#### TEXT ZUR ANALYSE:
# .csv Datei auswerten



## lennero (20. Jun 2017)

Hallo. Habe eine .csv Datei die so aufgebaut ist :
"Bundesland1" ; "Stadt1";plz1;plz2;plzn
"Bundesland1" ; "Stadt2" ; plz1;plz2;plzn
"Bundesland2" ;"Stadt1" usw usw usw

Jedes Bundesland hat also mehrere Städte mit Postleitzahlen. Die Postleitzahlen sind für die Aufgabe aber irrelevant.

Die Aufgabe besteht darin für jedes Bundesland die Städte in eine LinkedList zu speichern, anschließend ein Bundesland Objekt zu erstellen und dieses dann wieder in eine LinkedList zu Speichern. Leider kommt bei mir nichts richtiges heraus... Statt den 11 Bundesländern in der .csv erhalte ich nur 8 und die Städte sind immer gleich.

#### BEREITGESTELLTES MATERIAL:
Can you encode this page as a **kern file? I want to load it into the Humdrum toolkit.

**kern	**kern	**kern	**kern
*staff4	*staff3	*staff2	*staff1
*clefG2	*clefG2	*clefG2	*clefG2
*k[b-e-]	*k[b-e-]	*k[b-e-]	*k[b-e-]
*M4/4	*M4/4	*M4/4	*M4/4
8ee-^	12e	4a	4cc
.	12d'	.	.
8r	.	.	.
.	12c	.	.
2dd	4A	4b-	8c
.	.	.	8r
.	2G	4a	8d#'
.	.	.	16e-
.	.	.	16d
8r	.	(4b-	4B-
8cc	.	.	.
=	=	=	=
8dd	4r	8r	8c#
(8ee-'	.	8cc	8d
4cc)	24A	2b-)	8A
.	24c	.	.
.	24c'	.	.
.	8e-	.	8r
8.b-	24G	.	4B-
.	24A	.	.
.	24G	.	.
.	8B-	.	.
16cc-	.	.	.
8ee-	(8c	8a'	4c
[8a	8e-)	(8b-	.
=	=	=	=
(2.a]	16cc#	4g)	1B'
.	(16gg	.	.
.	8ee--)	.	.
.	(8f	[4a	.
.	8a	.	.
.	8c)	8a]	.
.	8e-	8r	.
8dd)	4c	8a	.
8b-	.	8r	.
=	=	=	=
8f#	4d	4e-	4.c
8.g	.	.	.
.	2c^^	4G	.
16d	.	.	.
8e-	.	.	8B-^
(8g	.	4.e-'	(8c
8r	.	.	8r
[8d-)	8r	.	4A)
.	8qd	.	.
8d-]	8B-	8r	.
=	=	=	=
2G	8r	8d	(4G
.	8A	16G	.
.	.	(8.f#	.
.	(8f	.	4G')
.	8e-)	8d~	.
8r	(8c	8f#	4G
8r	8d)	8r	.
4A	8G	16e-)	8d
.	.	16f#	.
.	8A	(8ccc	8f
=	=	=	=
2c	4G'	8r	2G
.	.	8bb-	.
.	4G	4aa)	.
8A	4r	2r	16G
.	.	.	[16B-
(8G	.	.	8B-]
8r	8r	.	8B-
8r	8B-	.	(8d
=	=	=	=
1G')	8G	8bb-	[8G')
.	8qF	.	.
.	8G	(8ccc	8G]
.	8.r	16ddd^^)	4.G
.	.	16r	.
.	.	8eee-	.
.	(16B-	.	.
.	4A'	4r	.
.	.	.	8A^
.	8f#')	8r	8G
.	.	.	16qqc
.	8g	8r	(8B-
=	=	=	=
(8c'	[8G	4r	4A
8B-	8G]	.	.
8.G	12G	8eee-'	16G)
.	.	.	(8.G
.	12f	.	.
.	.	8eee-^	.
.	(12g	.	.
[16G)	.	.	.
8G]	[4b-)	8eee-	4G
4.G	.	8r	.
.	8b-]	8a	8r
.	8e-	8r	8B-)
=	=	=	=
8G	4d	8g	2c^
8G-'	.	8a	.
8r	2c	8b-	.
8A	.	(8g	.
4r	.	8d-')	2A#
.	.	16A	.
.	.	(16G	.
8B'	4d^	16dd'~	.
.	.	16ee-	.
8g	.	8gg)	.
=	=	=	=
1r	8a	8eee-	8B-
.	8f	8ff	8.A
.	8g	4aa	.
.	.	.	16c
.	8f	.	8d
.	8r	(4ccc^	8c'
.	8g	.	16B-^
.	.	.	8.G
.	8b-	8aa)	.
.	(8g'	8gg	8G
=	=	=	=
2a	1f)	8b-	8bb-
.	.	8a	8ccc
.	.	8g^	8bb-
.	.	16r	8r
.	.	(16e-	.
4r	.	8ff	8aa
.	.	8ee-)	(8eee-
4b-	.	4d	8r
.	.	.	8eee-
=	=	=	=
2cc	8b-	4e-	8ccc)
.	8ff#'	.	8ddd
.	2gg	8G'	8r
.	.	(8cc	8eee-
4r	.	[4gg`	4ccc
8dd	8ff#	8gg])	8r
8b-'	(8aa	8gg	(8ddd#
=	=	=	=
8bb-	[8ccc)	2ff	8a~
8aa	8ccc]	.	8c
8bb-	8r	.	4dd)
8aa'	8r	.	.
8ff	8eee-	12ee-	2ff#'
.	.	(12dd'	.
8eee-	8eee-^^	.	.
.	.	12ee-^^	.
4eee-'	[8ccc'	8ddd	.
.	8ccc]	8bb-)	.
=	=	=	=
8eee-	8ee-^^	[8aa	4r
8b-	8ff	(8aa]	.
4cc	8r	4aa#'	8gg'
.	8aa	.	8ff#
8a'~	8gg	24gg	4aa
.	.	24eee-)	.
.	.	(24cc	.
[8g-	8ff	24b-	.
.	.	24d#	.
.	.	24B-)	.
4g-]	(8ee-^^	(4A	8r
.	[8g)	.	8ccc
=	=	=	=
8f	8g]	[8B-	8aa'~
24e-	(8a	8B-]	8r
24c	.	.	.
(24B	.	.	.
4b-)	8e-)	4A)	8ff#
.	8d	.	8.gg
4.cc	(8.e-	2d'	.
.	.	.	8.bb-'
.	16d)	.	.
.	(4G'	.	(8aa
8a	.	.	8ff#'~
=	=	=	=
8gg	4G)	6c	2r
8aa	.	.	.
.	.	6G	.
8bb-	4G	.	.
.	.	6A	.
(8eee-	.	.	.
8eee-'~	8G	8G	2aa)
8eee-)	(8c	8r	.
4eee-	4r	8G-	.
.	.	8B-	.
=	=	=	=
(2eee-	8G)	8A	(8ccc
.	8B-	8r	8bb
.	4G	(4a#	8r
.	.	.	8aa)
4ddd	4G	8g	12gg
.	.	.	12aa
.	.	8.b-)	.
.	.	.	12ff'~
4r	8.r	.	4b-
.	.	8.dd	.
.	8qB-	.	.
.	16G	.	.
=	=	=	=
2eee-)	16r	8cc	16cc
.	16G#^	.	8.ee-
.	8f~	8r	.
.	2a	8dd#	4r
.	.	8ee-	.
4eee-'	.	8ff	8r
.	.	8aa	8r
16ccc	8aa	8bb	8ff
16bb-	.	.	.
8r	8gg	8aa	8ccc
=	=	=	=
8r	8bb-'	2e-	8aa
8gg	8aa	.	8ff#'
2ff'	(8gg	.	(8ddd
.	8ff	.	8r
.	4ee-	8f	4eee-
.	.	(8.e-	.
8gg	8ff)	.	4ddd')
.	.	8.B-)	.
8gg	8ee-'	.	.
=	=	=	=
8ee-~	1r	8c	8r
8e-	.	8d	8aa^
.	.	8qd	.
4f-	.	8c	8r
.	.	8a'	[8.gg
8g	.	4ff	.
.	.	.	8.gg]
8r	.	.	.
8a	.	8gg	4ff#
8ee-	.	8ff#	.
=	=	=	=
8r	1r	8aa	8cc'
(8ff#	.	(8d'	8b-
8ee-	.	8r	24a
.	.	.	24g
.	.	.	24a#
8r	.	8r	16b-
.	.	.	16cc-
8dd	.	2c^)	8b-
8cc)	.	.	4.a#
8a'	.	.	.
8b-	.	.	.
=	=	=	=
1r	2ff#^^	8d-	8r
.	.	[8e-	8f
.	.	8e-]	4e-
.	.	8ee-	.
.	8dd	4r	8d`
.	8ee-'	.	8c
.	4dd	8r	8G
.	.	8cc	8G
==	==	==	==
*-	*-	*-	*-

#### DEINE AUFGABE:
Gib an, wie viele Bundesländer laut dem Text zur Analyse in der .csv-Datei stehen.

#### LÖSUNG DER AUFGABE:
In der .csv-Datei stehen 11 Bundesländer.